■ Action item: Extract the text from each item below, reproducing every line verbatim and in its original order.

Stored data entries:

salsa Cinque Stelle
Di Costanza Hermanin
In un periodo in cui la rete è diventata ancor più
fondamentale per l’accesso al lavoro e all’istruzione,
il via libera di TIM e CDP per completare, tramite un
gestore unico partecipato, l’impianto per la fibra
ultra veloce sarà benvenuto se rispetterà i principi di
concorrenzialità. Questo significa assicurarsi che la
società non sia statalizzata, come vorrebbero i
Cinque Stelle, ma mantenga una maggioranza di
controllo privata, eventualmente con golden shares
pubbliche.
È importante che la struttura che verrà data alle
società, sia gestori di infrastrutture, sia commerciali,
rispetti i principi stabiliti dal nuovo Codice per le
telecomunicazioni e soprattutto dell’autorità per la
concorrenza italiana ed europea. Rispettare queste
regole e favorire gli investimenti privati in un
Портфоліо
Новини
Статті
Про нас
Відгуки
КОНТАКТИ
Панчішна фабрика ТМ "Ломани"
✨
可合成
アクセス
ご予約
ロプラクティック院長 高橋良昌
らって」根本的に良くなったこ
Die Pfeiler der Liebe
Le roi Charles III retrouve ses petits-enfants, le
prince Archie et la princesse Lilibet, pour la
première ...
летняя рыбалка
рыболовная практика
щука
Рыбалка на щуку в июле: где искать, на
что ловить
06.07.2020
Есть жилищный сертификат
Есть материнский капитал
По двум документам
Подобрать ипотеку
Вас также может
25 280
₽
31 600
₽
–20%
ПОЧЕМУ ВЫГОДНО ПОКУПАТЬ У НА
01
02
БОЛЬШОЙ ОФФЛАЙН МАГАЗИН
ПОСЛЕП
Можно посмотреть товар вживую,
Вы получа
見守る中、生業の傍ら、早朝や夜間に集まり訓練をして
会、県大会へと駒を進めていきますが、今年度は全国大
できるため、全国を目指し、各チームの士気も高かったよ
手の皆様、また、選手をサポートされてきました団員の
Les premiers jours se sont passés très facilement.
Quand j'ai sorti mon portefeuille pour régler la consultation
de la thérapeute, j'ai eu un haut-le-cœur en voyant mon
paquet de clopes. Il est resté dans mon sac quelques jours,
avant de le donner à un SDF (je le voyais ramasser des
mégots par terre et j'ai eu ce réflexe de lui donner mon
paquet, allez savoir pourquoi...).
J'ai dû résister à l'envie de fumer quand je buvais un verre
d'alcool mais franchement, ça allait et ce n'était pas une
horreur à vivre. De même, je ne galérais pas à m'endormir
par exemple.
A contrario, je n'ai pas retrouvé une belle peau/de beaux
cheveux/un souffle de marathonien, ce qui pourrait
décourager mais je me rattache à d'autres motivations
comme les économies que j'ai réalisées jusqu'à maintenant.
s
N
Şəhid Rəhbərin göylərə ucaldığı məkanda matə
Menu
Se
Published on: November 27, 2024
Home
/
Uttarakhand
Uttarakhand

■ Task solution:
salsa Cinque Stelle
Di Costanza Hermanin
In un periodo in cui la rete è diventata ancor più
fondamentale per l’accesso al lavoro e all’istruzione,
il via libera di TIM e CDP per completare, tramite un
gestore unico partecipato, l’impianto per la fibra
ultra veloce sarà benvenuto se rispetterà i principi di
concorrenzialità. Questo significa assicurarsi che la
società non sia statalizzata, come vorrebbero i
Cinque Stelle, ma mantenga una maggioranza di
controllo privata, eventualmente con golden shares
pubbliche.
È importante che la struttura che verrà data alle
società, sia gestori di infrastrutture, sia commerciali,
rispetti i principi stabiliti dal nuovo Codice per le
telecomunicazioni e soprattutto dell’autorità per la
concorrenza italiana ed europea. Rispettare queste
regole e favorire gli investimenti privati in un
Портфоліо
Новини
Статті
Про нас
Відгуки
КОНТАКТИ
Панчішна фабрика ТМ "Ломани"
✨
可合成
アクセス
ご予約
ロプラクティック院長 高橋良昌
らって」根本的に良くなったこ
Die Pfeiler der Liebe
Le roi Charles III retrouve ses petits-enfants, le
prince Archie et la princesse Lilibet, pour la
première ...
летняя рыбалка
рыболовная практика
щука
Рыбалка на щуку в июле: где искать, на
что ловить
06.07.2020
Есть жилищный сертификат
Есть материнский капитал
По двум документам
Подобрать ипотеку
Вас также может
25 280
₽
31 600
₽
–20%
ПОЧЕМУ ВЫГОДНО ПОКУПАТЬ У НА
01
02
БОЛЬШОЙ ОФФЛАЙН МАГАЗИН
ПОСЛЕП
Можно посмотреть товар вживую,
Вы получа
見守る中、生業の傍ら、早朝や夜間に集まり訓練をして
会、県大会へと駒を進めていきますが、今年度は全国大
できるため、全国を目指し、各チームの士気も高かったよ
手の皆様、また、選手をサポートされてきました団員の
Les premiers jours se sont passés très facilement.
Quand j'ai sorti mon portefeuille pour régler la consultation
de la thérapeute, j'ai eu un haut-le-cœur en voyant mon
paquet de clopes. Il est resté dans mon sac quelques jours,
avant de le donner à un SDF (je le voyais ramasser des
mégots par terre et j'ai eu ce réflexe de lui donner mon
paquet, allez savoir pourquoi...).
J'ai dû résister à l'envie de fumer quand je buvais un verre
d'alcool mais franchement, ça allait et ce n'était pas une
horreur à vivre. De même, je ne galérais pas à m'endormir
par exemple.
A contrario, je n'ai pas retrouvé une belle peau/de beaux
cheveux/un souffle de marathonien, ce qui pourrait
décourager mais je me rattache à d'autres motivations
comme les économies que j'ai réalisées jusqu'à maintenant.
s
N
Şəhid Rəhbərin göylərə ucaldığı məkanda matə
Menu
Se
Published on: November 27, 2024
Home
/
Uttarakhand
Uttarakhand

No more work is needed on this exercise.